The default mode is interactive: you start the program, enter expressions at the prompt, and their truth tables are printed. Here's an example session.

$ hatt
Entering interactive mode. Type `help` if you don't know what to do!
> A | B
A B | (A | B)
T T | T
T F | T
F T | T
F F | F
> p -> (q & ~r)
p q r | (p -> (q & ~r))
T T T | F
T T F | T
T F T | F
T F F | F
F T T | T
F T F | T
F F T | T
F F F | T
> e <-> f
e f | (e <-> f)
T T | T
T F | F
F T | F
F F | T
> exit

The --evaluate flag lets you pass a single expression to be evaluated directly.

$ hatt --evaluate="P -> (Q | ~R)"
P Q R | (P -> (Q | ~R))
T T T | F
T T F | F
T F T | F
T F F | F
F T T | F
F T F | F
F F T | T
F F F | F

By default, hatt will print ASCII representations of expressions. If you have a Unicode-capable terminal, try passing the --pretty option to pretty-print expressions using the more common logical symbols.

$ hatt --evaluate="P -> (Q | ~R)" --pretty
P Q R | (P → (Q ∨ ¬R))
T T T | F
T T F | F
T F T | F
T F F | F
F T T | F
F T F | F
F F T | T
F F F | F

You can enable pretty-printing while in interactive mode by using the pretty command.

If you pass the --coloured flag, hatt will colour the truth values in the tables which it prints: green for true, red for false. You can enable colouring during interactive mode by using the colour command.
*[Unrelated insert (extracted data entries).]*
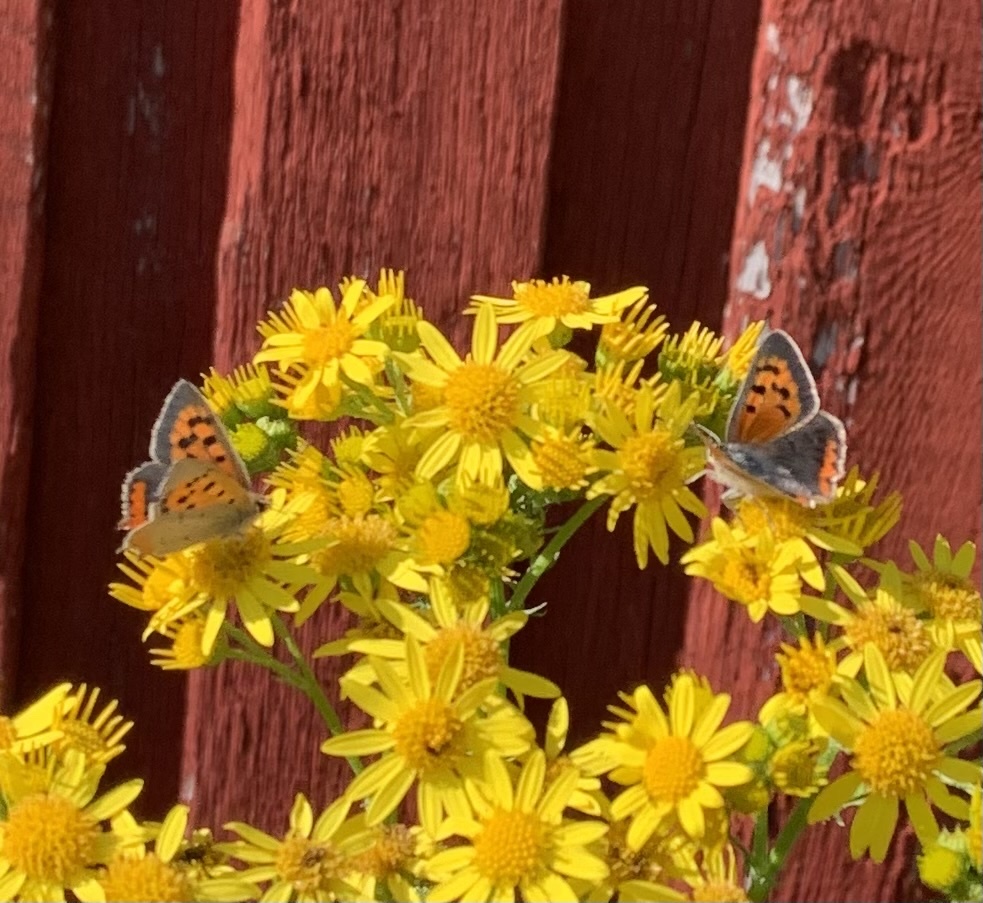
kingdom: Animalia
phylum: Arthropoda
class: Insecta
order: Lepidoptera
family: Lycaenidae
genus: Lycaena
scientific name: Lycaena phlaeas
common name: Small copper
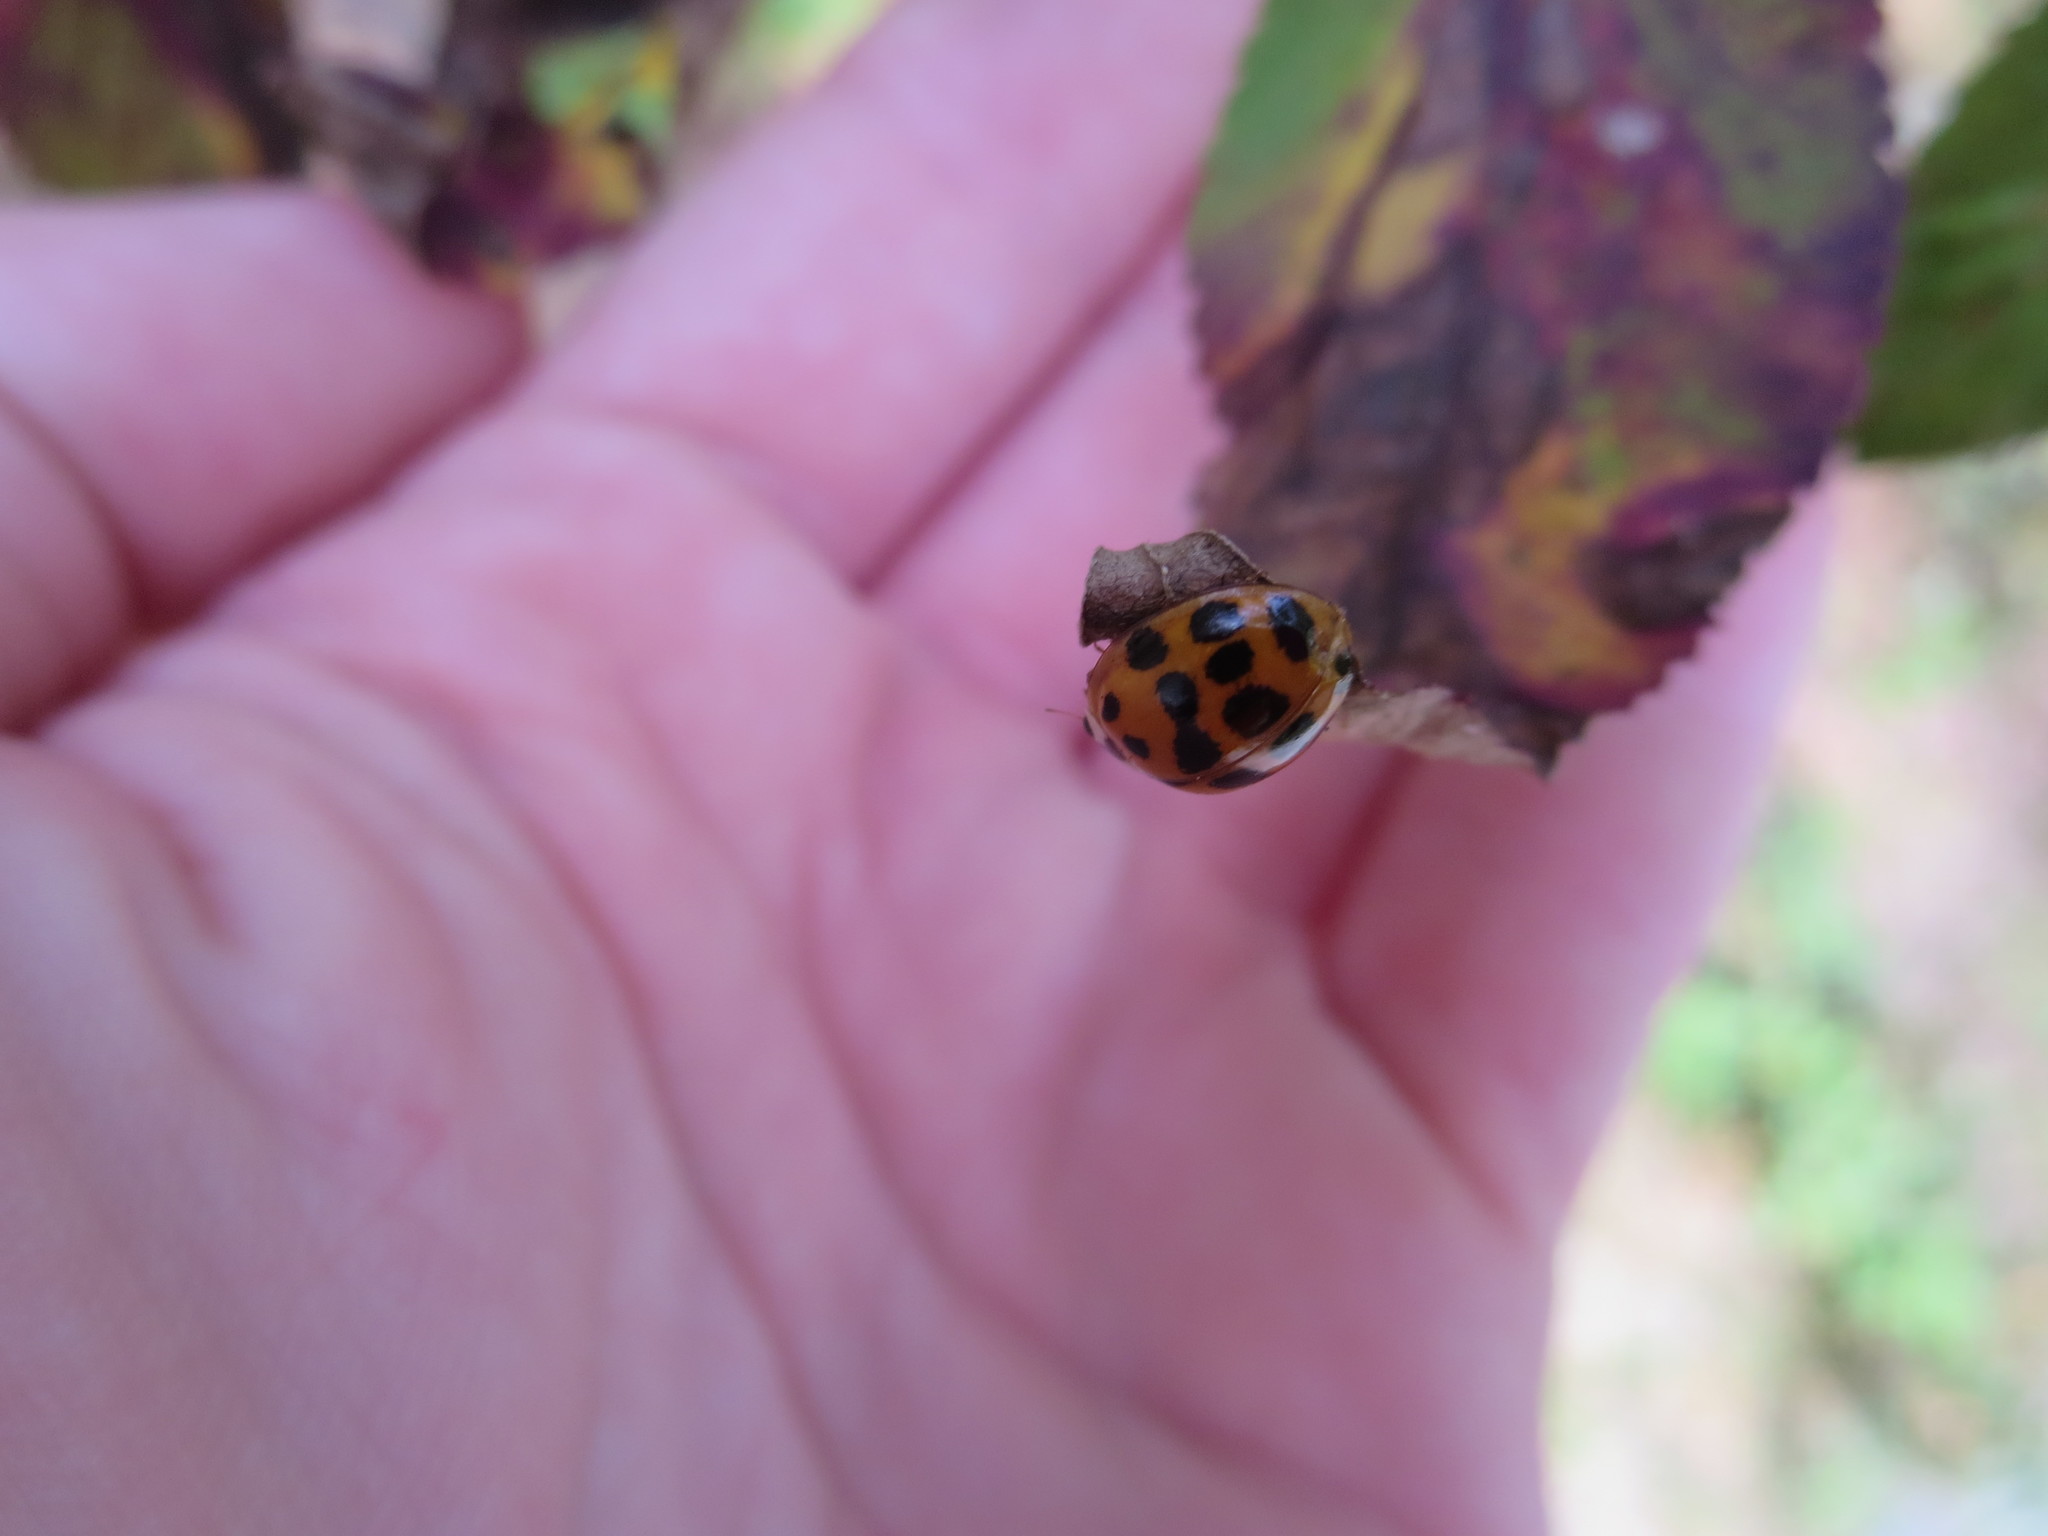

You can print out the normal forms of expressions too, by prefixing an expression with nnf, dnf or cnf.

$ hatt --pretty
> nnf ~(P -> (Q & R))
(P ∧ (¬Q ∨ ¬R))

The three supported normal forms are negation normal form, conjunctive normal form and disjunctive normal form.

Using Hatt in other programs

Hatt exposes the Data.Logic.Propositional module, which provides a simple API for parsing, evaluating, and printing truth tables. It also includes the Data.Logic.Propositional.NormalForms module which exports functions to convert logical expressions into normal forms. Details of the foregoing can be found in the library documentation.